As a child, the only time I ever saw my father wearing a T-shirt was when he was mowing the lawn. Even then, it was actually his undershirt, revealed only after removing his Brooks Brothers button-down oxford, ironed and crisp. He carried a white cotton handkerchief (also ironed) everywhere he went and had a penchant for classical music and taking photographs with his Canon A-1 35 mm camera on the weekends.

Every weekday morning, he would walk the 15 minutes to the local train station to take the Metro-North line into Manhattan, where he spent the day as an Index editor for the New York Times. In the evenings, my mother would drive us in the family station wagon to pick him up and we’d head home for dinner, after which she would leave for her job as an English as a Second Language (ESL) professor at a local college.

My parents met at Columbia University in the 60’s. My father was at the School of Journalism, my mother at Teachers College. When they started dating, my mother’s family essentially stopped speaking to her. When my father called her at home during the summer, if my grandmother was the one to answer the phone, she would hang up on him.
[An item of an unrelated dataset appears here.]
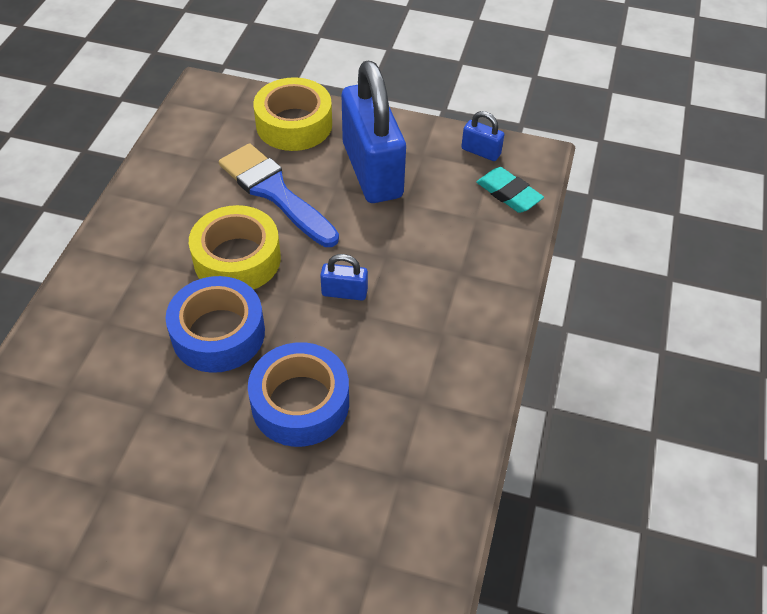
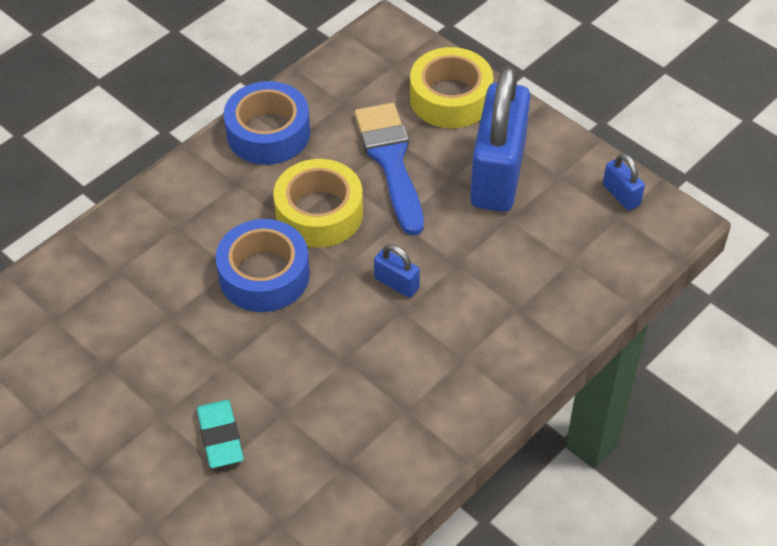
camera: 30 degrees right, 0 degrees up
(300, 403) = (298, 366): blue tape -> blue tape (268, 133)
(508, 193) = (620, 249): turquoise eraser -> turquoise eraser (220, 437)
They married in 1969. Only two years prior, in June of 1967, the U.S. Supreme Court voted unanimously that anti-miscegenation laws were unconstitutional under the 14th Amendment. If it weren’t for that decision, my brother and I might never have been born.

Growing up in a small town just north of Manhattan, we were one of only four Black/Mixed race families with children in the school system across a total population of  about 13,000. At parties, people would say things to my father like “I don’t have a problem with Black people, I have Black friends” as an opening line over the buffet table. One summer, as we drove north for a family vacation, we stopped for a bite to eat at a restaurant where a waitress told my mother she could bring a menu and serve three of us a meal, “but not HIM.” As a teenager away at summer camp, one of my campmates, upon hearing that my father was Black, asked me “But don’t people burn crosses on your lawn?” After 9/11, my father began having to plan for a two-hour delay every time he went to the airport because he knew they would pull him out of the security line, sometimes to take him into another room and conduct a strip search. And I’ll never know what he did with the brick that was hurled through our dining room window with the N-word scrawled on it in black marker.

But my father is still here on this earth. He still listens to classical music and takes photos with his (now digital) camera everywhere he goes. He’s an avid reader, he likes to bake bread, he roots for the New York Mets. My brother and I are fortunate to have grown up with him in our lives. Fortunate that we never had to see him mentioned in a newsfeed, splashed across the television screen, on the front page of a local paper or in a YouTube video. Fortunate that (to our knowledge) he was never physically mistreated by anyone during our lifetime due to the color of his skin.